Lifestyle changes...brokeness....the worst recession I think in my young life on this earth....fighting and battling inner feelings. I have a lot going on and I am ready for my happiness. My friend just recently wrote a blog about it and well I want what she has. Not necessarily the actual things she has but I want the happiness. It would be nice to wake up and not automatically worry as soon as I open my eyes.
I have let go of some past demons I think for good. It was hard but I had to do it to move to brighter stages in my life. Now I am ready to get out of Tn. I don't know where but I want to move. My big sister is moving to New York! I don't know if I want to go that far but I want to go. I need newness and that includes my love life and work. I want a job that I can honestly say I enjoy going to if it is just to be around the people. I start a new job tomorrow. T-mobile. never thought I would really do the customer call center thing. I despise getting yelled at everyday but we will see how it goes.
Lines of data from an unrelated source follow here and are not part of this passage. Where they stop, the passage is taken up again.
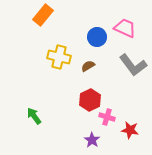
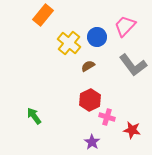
pink trapezoid: moved 2 px up; rotated 70 degrees counterclockwise
yellow cross: moved 10 px right, 14 px up; rotated 25 degrees clockwise
red star: moved 2 px right
purple star: moved 2 px down
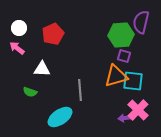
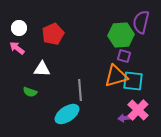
cyan ellipse: moved 7 px right, 3 px up
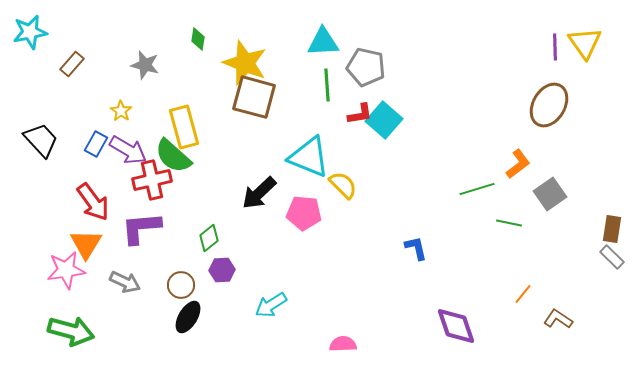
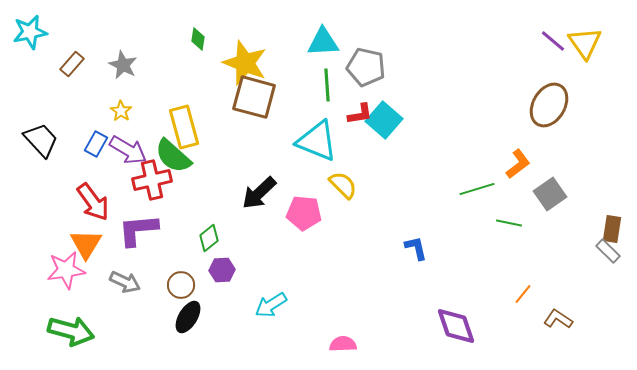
purple line at (555, 47): moved 2 px left, 6 px up; rotated 48 degrees counterclockwise
gray star at (145, 65): moved 22 px left; rotated 12 degrees clockwise
cyan triangle at (309, 157): moved 8 px right, 16 px up
purple L-shape at (141, 228): moved 3 px left, 2 px down
gray rectangle at (612, 257): moved 4 px left, 6 px up
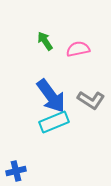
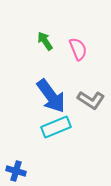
pink semicircle: rotated 80 degrees clockwise
cyan rectangle: moved 2 px right, 5 px down
blue cross: rotated 30 degrees clockwise
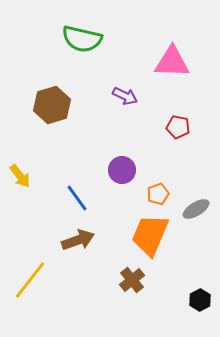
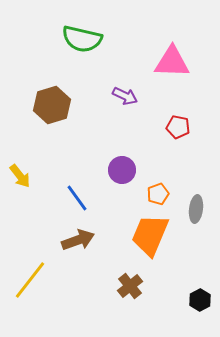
gray ellipse: rotated 52 degrees counterclockwise
brown cross: moved 2 px left, 6 px down
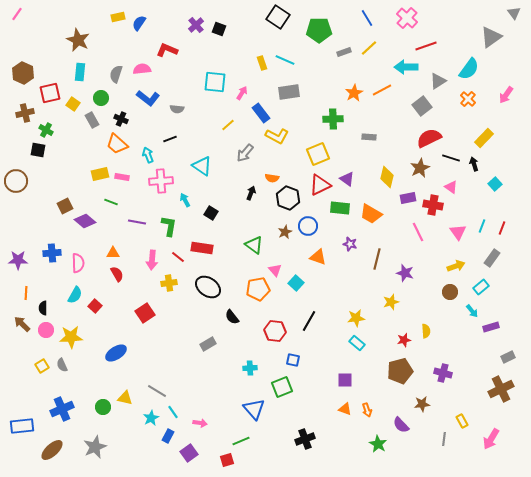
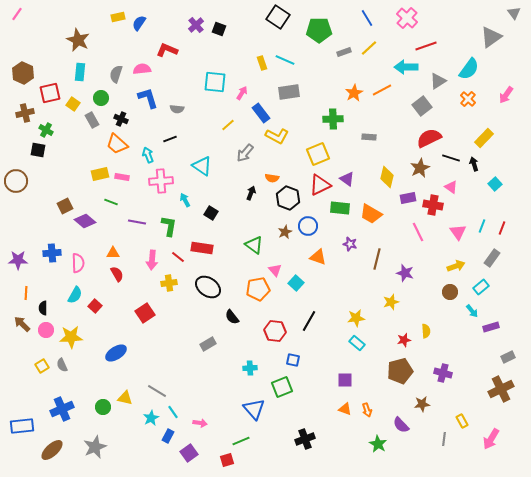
blue L-shape at (148, 98): rotated 145 degrees counterclockwise
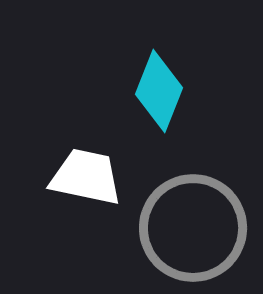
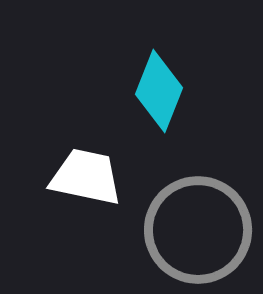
gray circle: moved 5 px right, 2 px down
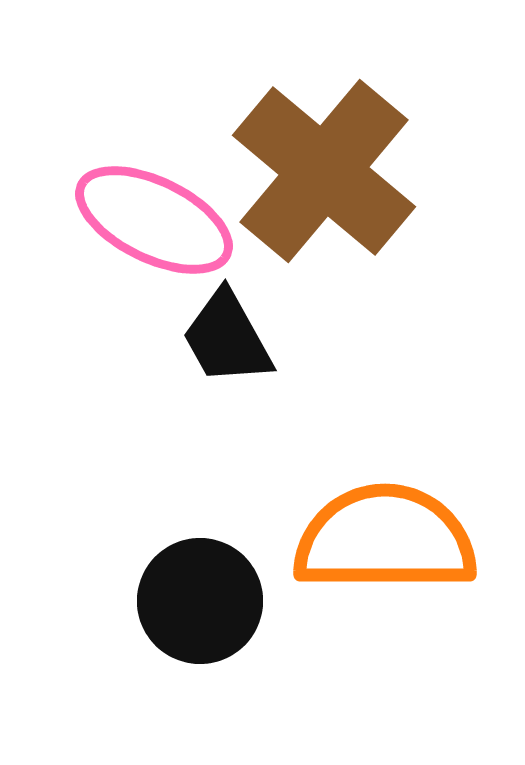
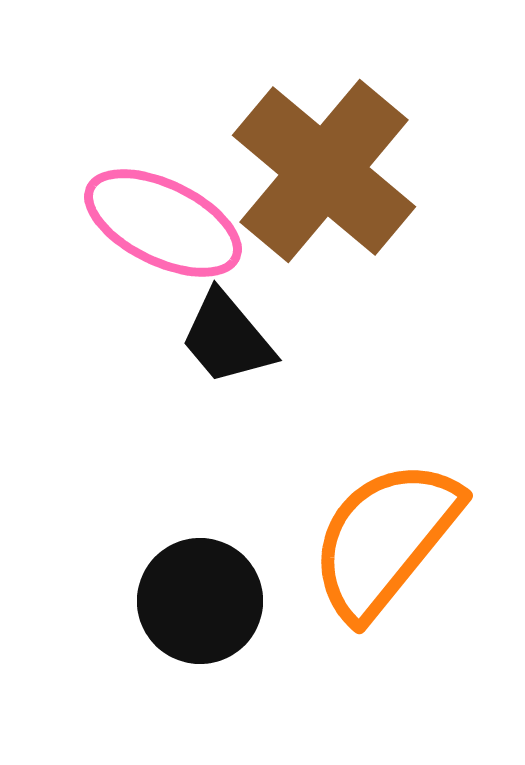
pink ellipse: moved 9 px right, 3 px down
black trapezoid: rotated 11 degrees counterclockwise
orange semicircle: rotated 51 degrees counterclockwise
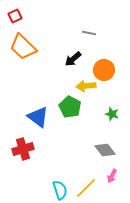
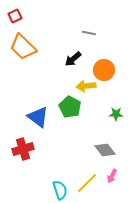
green star: moved 4 px right; rotated 16 degrees counterclockwise
yellow line: moved 1 px right, 5 px up
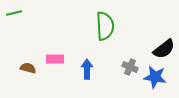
Yes I have a master's degree and I am still doing jobs that people with no degree do?Wonder why I am not happy? I want to know what is the secret. What do I have to say to people to get that foot in the door. I want to just walk up to one of those buildings and say look,here I AM. The BEST thing that has every happened to your company.
Summer blues and summer happiness all rolled into one.....The events I have been to have been fun and have kept me out of the house and out of my own mind. Oh what will I do with the time I have left???